Based on Montgomery's play Irene O'Dare, it is set in New York City's Upper West Side and focuses on immigrant shop assistant Irene O'Dare, who is introduced to Long Island's high society when she's hired by one of its leading grande dames to help redecorate her home.
The show made a star of Day, who departed the cast after five months to recreate her role at London's Empire Theatre, where it ran for 399 performances. (Following its closing, she remained in England to become the first lady of West End musicals.) Day was replaced in the Broadway production by Helen Shipman, who had previously starred in the 1917 Broadway musical Oh, Boy! and went on to perform in many other Broadway musicals during the 1920s and early 1930s.

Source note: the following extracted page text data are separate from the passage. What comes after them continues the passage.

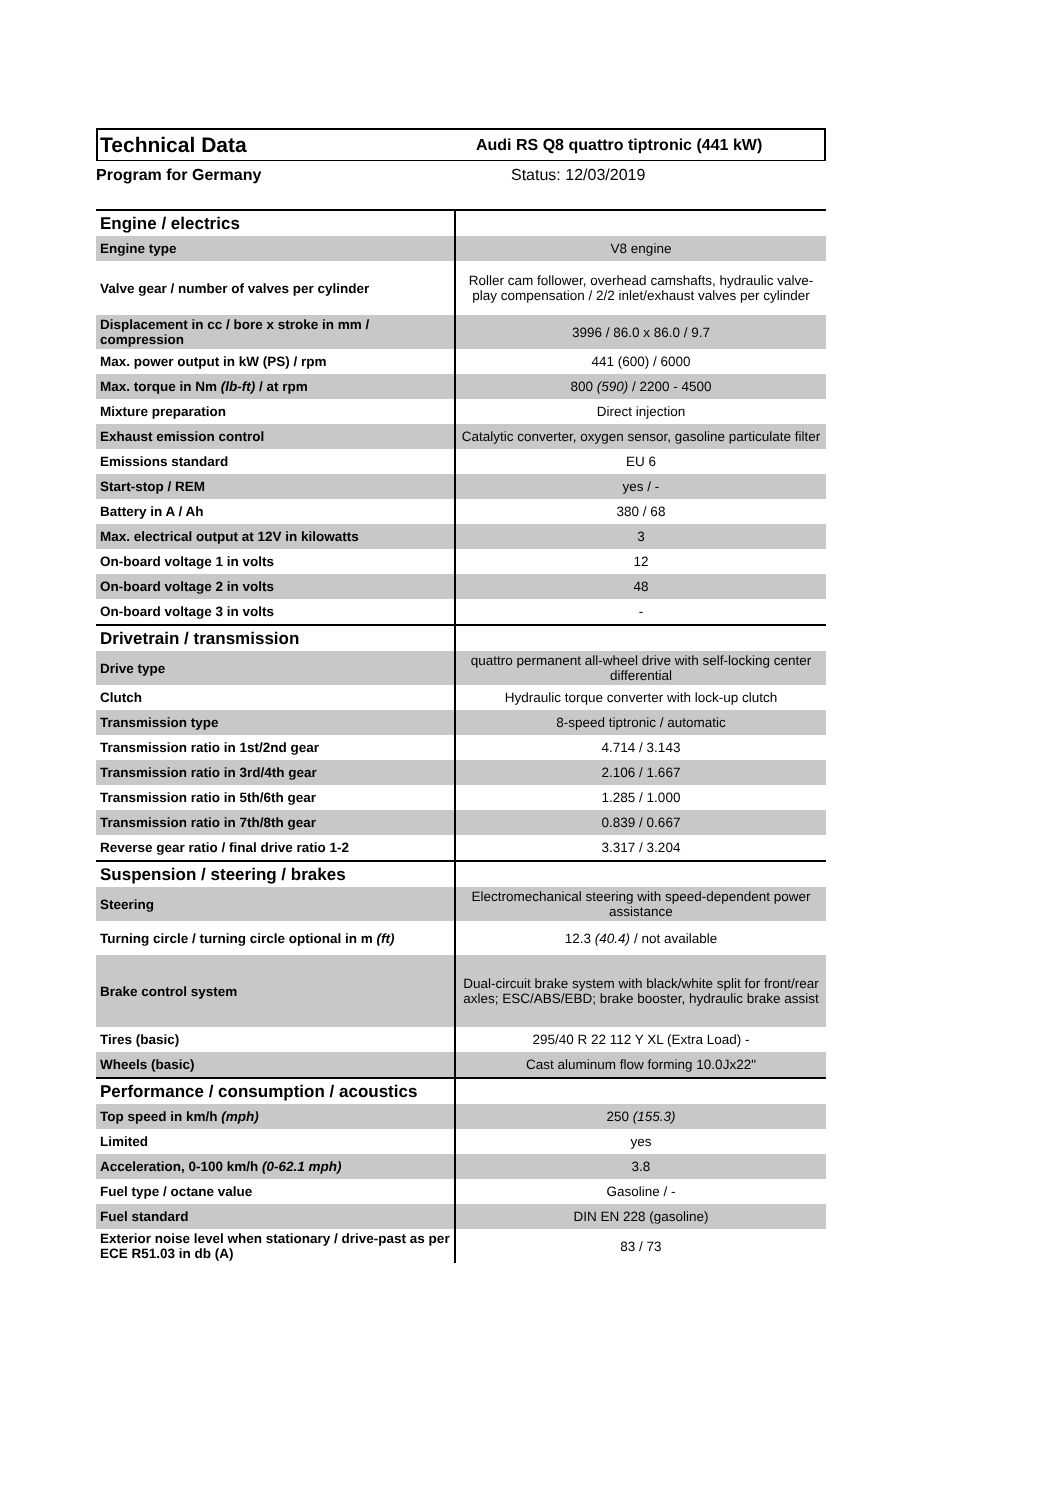Technical Data
Audi RS Q8 quattro tiptronic (441 kW)
Program for Germany Status: 12/03/2019
| Engine / electrics | |
| Engine type | V8 engine |
| Valve gear / number of valves per cylinder | Roller cam follower, overhead camshafts, hydraulic valve-play compensation / 2/2 inlet/exhaust valves per cylinder |
| Displacement in cc / bore x stroke in mm / compression | 3996 / 86.0 x 86.0 / 9.7 |
| Max. power output in kW (PS) / rpm | 441 (600) / 6000 |
| Max. torque in Nm (lb-ft) / at rpm | 800 (590) / 2200 - 4500 |
| Mixture preparation | Direct injection |
| Exhaust emission control | Catalytic converter, oxygen sensor, gasoline particulate filter |
| Emissions standard | EU 6 |
| Start-stop / REM | yes / - |
| Battery in A / Ah | 380 / 68 |
| Max. electrical output at 12V in kilowatts | 3 |
| On-board voltage 1 in volts | 12 |
| On-board voltage 2 in volts | 48 |
| On-board voltage 3 in volts | - |
| Drivetrain / transmission | |
| Drive type | quattro permanent all-wheel drive with self-locking center differential |
| Clutch | Hydraulic torque converter with lock-up clutch |
| Transmission type | 8-speed tiptronic / automatic |
| Transmission ratio in 1st/2nd gear | 4.714 / 3.143 |
| Transmission ratio in 3rd/4th gear | 2.106 / 1.667 |
| Transmission ratio in 5th/6th gear | 1.285 / 1.000 |
| Transmission ratio in 7th/8th gear | 0.839 / 0.667 |
| Reverse gear ratio / final drive ratio 1-2 | 3.317 / 3.204 |
| Suspension / steering / brakes | |
| Steering | Electromechanical steering with speed-dependent power assistance |
| Turning circle / turning circle optional in m (ft) | 12.3 (40.4) / not available |
| Brake control system | Dual-circuit brake system with black/white split for front/rear axles; ESC/ABS/EBD; brake booster, hydraulic brake assist |
| Tires (basic) | 295/40 R 22 112 Y XL (Extra Load) - |
| Wheels (basic) | Cast aluminum flow forming 10.0Jx22" |
| Performance / consumption / acoustics | |
| Top speed in km/h (mph) | 250 (155.3) |
| Limited | yes |
| Acceleration, 0-100 km/h (0-62.1 mph) | 3.8 |
| Fuel type / octane value | Gasoline / - |
| Fuel standard | DIN EN 228 (gasoline) |
| Exterior noise level when stationary / drive-past as per ECE R51.03 in db (A) | 83 / 73 |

Irene enjoyed a brief Broadway revival at Jolson's 59th Street Theatre in 1923 with Dale Winter as Irene, Jere Delaney as Madame Lucy, and Walter Regan reprising his role as Donald. Eventually there were seventeen national touring companies, and it was filmed twice, first as a 1926 silent movie with Colleen Moore and again in 1940 with Anna Neagle.
The production was troubled from the start. Billy De Wolfe was forced to withdraw due to illness and was replaced by George S. Irving as Madame Lucy. Reviews in Toronto were mixed, and when Reynolds was stricken with a throat ailment, the producers, rather than cancel the sell-out performances, had her mime her dialogue and songs on stage to director John Gielgud's reading of them from the wings, much to the dismay of angry audiences. Philadelphia critics were brutal, and Gielgud, an odd choice for a lightweight musical comedy, was replaced by Gower Champion, who had helmed a Los Angeles revival of Annie Get Your Gun with Reynolds. Peter Gennaro was hired to restage the musical numbers, and Joseph Stein was brought in to doctor the book, which now had Irene posing as a countess in cahoots with couturier Madame Lucy (the former Liam O'Dougherty) in a scheme to promote his fashions.
Postponing the Broadway opening, the producers brought the work-in-progress to Washington, D.C., where it was seen by President Nixon and his family. Their declaration that Irene was a hit made headlines and spurred advance-ticket sales in New York City.
After thirteen previews, the show opened on March 13 1973 as the inaugural production of the Minskoff Theatre, where it ran for 594 performances. In addition to Reynolds and Irving (who won the Tony Award for his performance), the cast included Patsy Kelly, Monte Markham as Donald, Ruth Warrick, Janie Sell, Meg Bussert, and Reynolds' daughter Carrie Fisher. While reviews were still mixed, the all-important Clive Barnes of the New York Times described it as "raucous, frequently cheerful, and the best 1919 musical in town."
On February 7 1974, Reynold's former MGM co-star, Jane Powell, replaced her. "I'm Always Chasing Rainbows," which had been cut during the pre-Broadway run (although Reynolds' rendition was included in the original cast album), was restored to the score. Reynolds returned to play the final week in New York, then took the show on tour, playing for five months before being replaced again by Powell.
The Broadway revival led to an Australian production with Julie Anthony, who then went on to star in a 1976 London revival that lasted 974 performances.